Life 'Got Better,' But Secretly I'd Still Rather Be Dead
Editor's Note
If you experience suicidal thoughts, the following post could be potentially triggering. You can contact the Crisis Text Line by texting “START” to 741741.
I have a good life. In fact, I have a great life.
I look around at everything I’ve been able to do in my short 26 rotations around the sun and go, “Damn, I did that.” I have friends who are supportive, consistent, and honest. I’m fully convinced I have the best mother on earth. My job is fulfilling (and I’m not just saying that my boss will probably read this) and I look forward to logging in every day. Every day I’m surrounded by beauty and love and I wake up knowing the illicit privilege I have to live a good life.
And still, I’d rather be dead.
It’s not that I’m actively suicidal. I’m aware that I live with chronic suicidal ideation as a result of my mental conditions. Wanting to un-alive myself is almost as “normal” and “natural” as breathing or wondering if I turned the coffee pot off when I leave the house.
When you first start experiencing suicidal ideation and you voice it, you get hit with “Hang on! It gets better,” and they’re not wrong because it did. I’m weight restored in my eating disorder. I’ve marginally healed from a lot of childhood abuse. I’ve reclaimed my body, time, and mind from the vice grip of bullshit I’ve had to endure in life. It got better.
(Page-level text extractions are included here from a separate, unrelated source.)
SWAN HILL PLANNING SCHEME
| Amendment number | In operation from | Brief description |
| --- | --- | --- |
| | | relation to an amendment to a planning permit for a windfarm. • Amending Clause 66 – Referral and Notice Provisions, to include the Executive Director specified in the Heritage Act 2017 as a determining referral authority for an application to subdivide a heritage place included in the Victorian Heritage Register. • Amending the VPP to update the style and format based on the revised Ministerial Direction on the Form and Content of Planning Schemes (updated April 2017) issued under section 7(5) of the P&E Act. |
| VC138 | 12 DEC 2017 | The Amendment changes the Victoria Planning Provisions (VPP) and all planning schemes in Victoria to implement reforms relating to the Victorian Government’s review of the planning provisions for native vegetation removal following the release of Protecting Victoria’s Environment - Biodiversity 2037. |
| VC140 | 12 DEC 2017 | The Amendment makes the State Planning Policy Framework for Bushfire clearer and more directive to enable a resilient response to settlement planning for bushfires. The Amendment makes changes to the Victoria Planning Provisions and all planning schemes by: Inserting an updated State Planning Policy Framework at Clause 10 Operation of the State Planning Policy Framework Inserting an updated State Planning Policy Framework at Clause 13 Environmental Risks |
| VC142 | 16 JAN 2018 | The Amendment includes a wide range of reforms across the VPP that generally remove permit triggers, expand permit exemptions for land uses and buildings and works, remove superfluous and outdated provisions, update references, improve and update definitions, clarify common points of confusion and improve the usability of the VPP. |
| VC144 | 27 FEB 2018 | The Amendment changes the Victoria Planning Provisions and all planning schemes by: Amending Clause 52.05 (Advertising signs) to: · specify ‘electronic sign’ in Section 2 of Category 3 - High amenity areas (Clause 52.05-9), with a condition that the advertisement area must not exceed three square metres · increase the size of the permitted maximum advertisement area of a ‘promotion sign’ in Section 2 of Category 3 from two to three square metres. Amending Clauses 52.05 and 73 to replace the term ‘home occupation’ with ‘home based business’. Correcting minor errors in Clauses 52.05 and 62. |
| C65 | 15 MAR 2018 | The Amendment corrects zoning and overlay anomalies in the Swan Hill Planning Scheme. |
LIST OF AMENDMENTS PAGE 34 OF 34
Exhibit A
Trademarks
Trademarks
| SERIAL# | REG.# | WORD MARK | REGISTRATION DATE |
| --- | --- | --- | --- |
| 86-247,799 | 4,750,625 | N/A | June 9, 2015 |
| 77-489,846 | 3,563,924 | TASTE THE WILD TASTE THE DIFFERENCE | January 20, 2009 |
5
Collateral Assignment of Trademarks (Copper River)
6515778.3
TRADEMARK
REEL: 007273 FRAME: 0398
And yet, I’d still rather be dead.
I’m waiting for the moment where something so spectacular happens where I’m happy I’m still here. I want to look back at my actively suicidal periods and say “Wow! I’m thrilled that I’m still here and I made it out of that darkness, because now I get to experience this.” I’m waiting for an up so high, that my lowest of lows is overshadowed by pure joy and bliss, but it hasn’t happened and I don’t know if it will. Sure, when you’re dead you don’t get to experience the good, but you’d also not have to experience the bad either and that’s more tempting than my bed after a night out socializing with people I don’t really care about in places I don’t like.
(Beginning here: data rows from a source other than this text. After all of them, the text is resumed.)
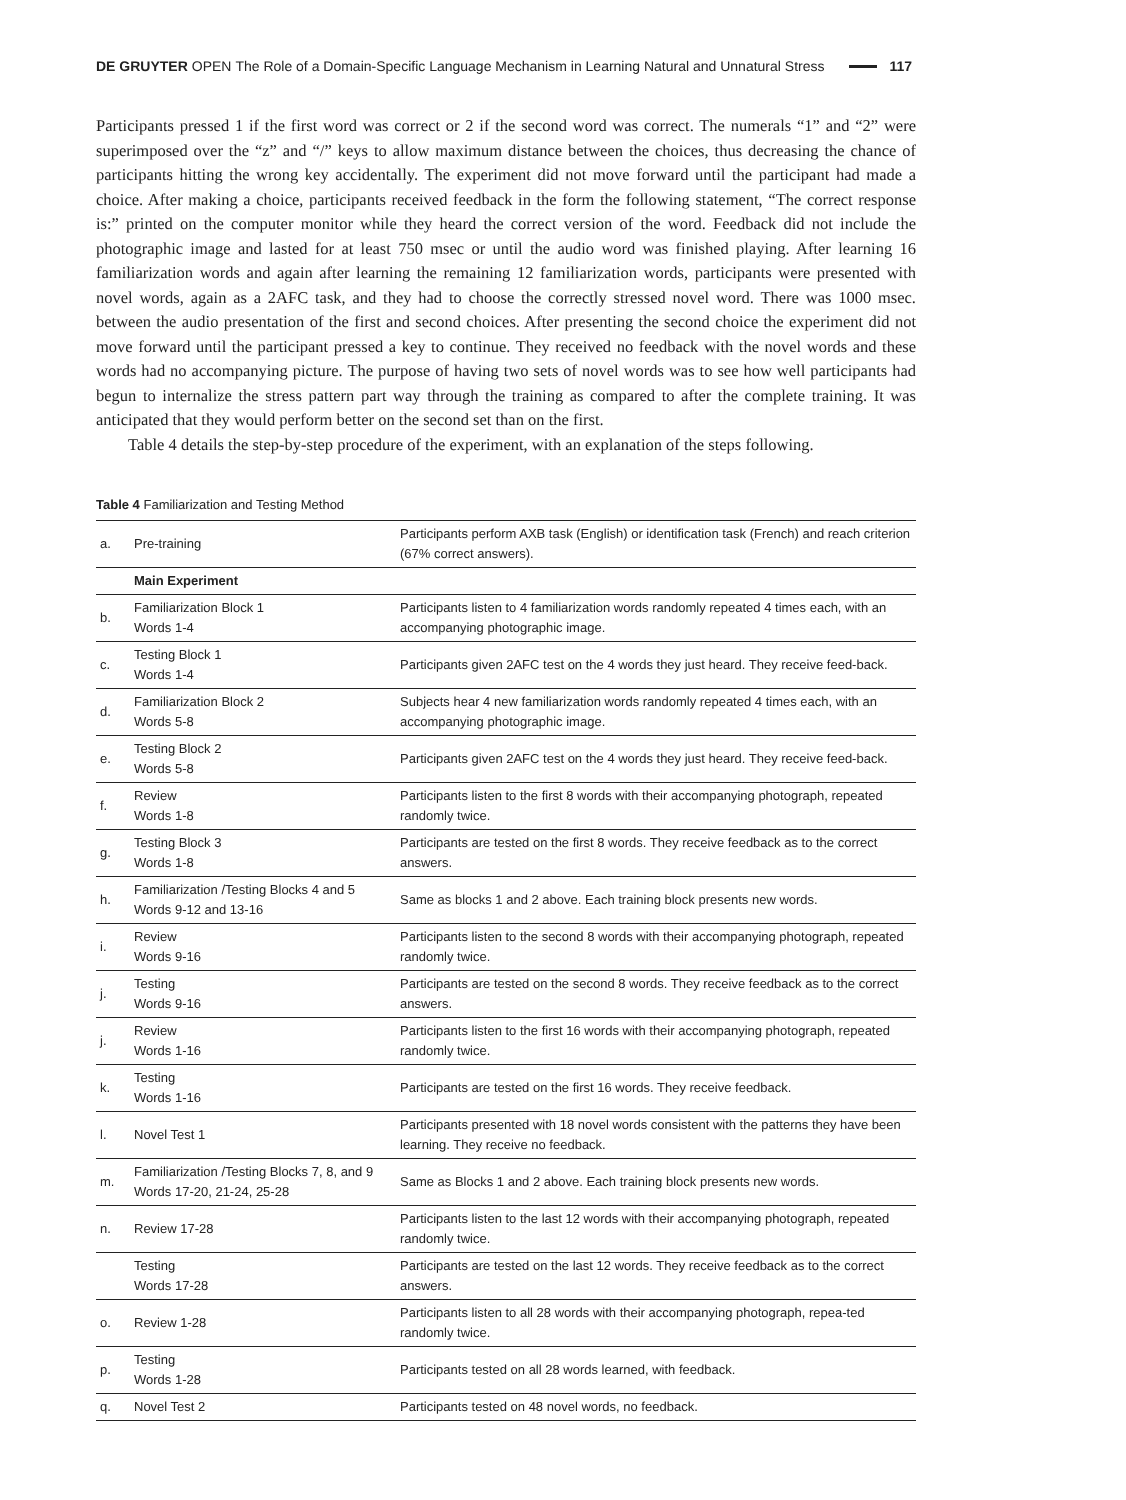DE GRUYTER OPEN The Role of a Domain-Specific Language Mechanism in Learning Natural and Unnatural Stress 117
Participants pressed 1 if the first word was correct or 2 if the second word was correct. The numerals “1” and “2” were superimposed over the “z” and “/” keys to allow maximum distance between the choices, thus decreasing the chance of participants hitting the wrong key accidentally. The experiment did not move forward until the participant had made a choice. After making a choice, participants received feedback in the form the following statement, “The correct response is:” printed on the computer monitor while they heard the correct version of the word. Feedback did not include the photographic image and lasted for at least 750 msec or until the audio word was finished playing. After learning 16 familiarization words and again after learning the remaining 12 familiarization words, participants were presented with novel words, again as a 2AFC task, and they had to choose the correctly stressed novel word. There was 1000 msec. between the audio presentation of the first and second choices. After presenting the second choice the experiment did not move forward until the participant pressed a key to continue. They received no feedback with the novel words and these words had no accompanying picture. The purpose of having two sets of novel words was to see how well participants had begun to internalize the stress pattern part way through the training as compared to after the complete training. It was anticipated that they would perform better on the second set than on the first.
Table 4 details the step-by-step procedure of the experiment, with an explanation of the steps following.
Table 4 Familiarization and Testing Method
| a. | Pre-training | Participants perform AXB task (English) or identification task (French) and reach criterion (67% correct answers). |
| | Main Experiment | |
| b. | Familiarization Block 1 Words 1-4 | Participants listen to 4 familiarization words randomly repeated 4 times each, with an accompanying photographic image. |
| c. | Testing Block 1 Words 1-4 | Participants given 2AFC test on the 4 words they just heard. They receive feed-back. |
| d. | Familiarization Block 2 Words 5-8 | Subjects hear 4 new familiarization words randomly repeated 4 times each, with an accompanying photographic image. |
| e. | Testing Block 2 Words 5-8 | Participants given 2AFC test on the 4 words they just heard. They receive feed-back. |
| f. | Review Words 1-8 | Participants listen to the first 8 words with their accompanying photograph, repeated randomly twice. |
| g. | Testing Block 3 Words 1-8 | Participants are tested on the first 8 words. They receive feedback as to the correct answers. |
| h. | Familiarization /Testing Blocks 4 and 5 Words 9-12 and 13-16 | Same as blocks 1 and 2 above. Each training block presents new words. |
| i. | Review Words 9-16 | Participants listen to the second 8 words with their accompanying photograph, repeated randomly twice. |
| j. | Testing Words 9-16 | Participants are tested on the second 8 words. They receive feedback as to the correct answers. |
| j. | Review Words 1-16 | Participants listen to the first 16 words with their accompanying photograph, repeated randomly twice. |
| k. | Testing Words 1-16 | Participants are tested on the first 16 words. They receive feedback. |
| l. | Novel Test 1 | Participants presented with 18 novel words consistent with the patterns they have been learning. They receive no feedback. |
| m. | Familiarization /Testing Blocks 7, 8, and 9 Words 17-20, 21-24, 25-28 | Same as Blocks 1 and 2 above. Each training block presents new words. |
| n. | Review 17-28 | Participants listen to the last 12 words with their accompanying photograph, repeated randomly twice. |
| | Testing Words 17-28 | Participants are tested on the last 12 words. They receive feedback as to the correct answers. |
| o. | Review 1-28 | Participants listen to all 28 words with their accompanying photograph, repea-ted randomly twice. |
| p. | Testing Words 1-28 | Participants tested on all 28 words learned, with feedback. |
| q. | Novel Test 2 | Participants tested on 48 novel words, no feedback. |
I don’t hate my life. I love my life. I adore the life I have created from the ground up. I feel blessed to live in this skin and look like me, think like me, and to be me. All my dreams are coming true, but there seems to be a cap on my happiness, because lingering in the back of my mind is the constant whisper of my suicidality.
I’m safe. I’m not going to do it, and I mean that. I’m here to stay. There’s more people for me to love, places to go, and simply life to live. However, my confession remains the same.
There’s more life to live, and I hope there comes a day where that actually excites me.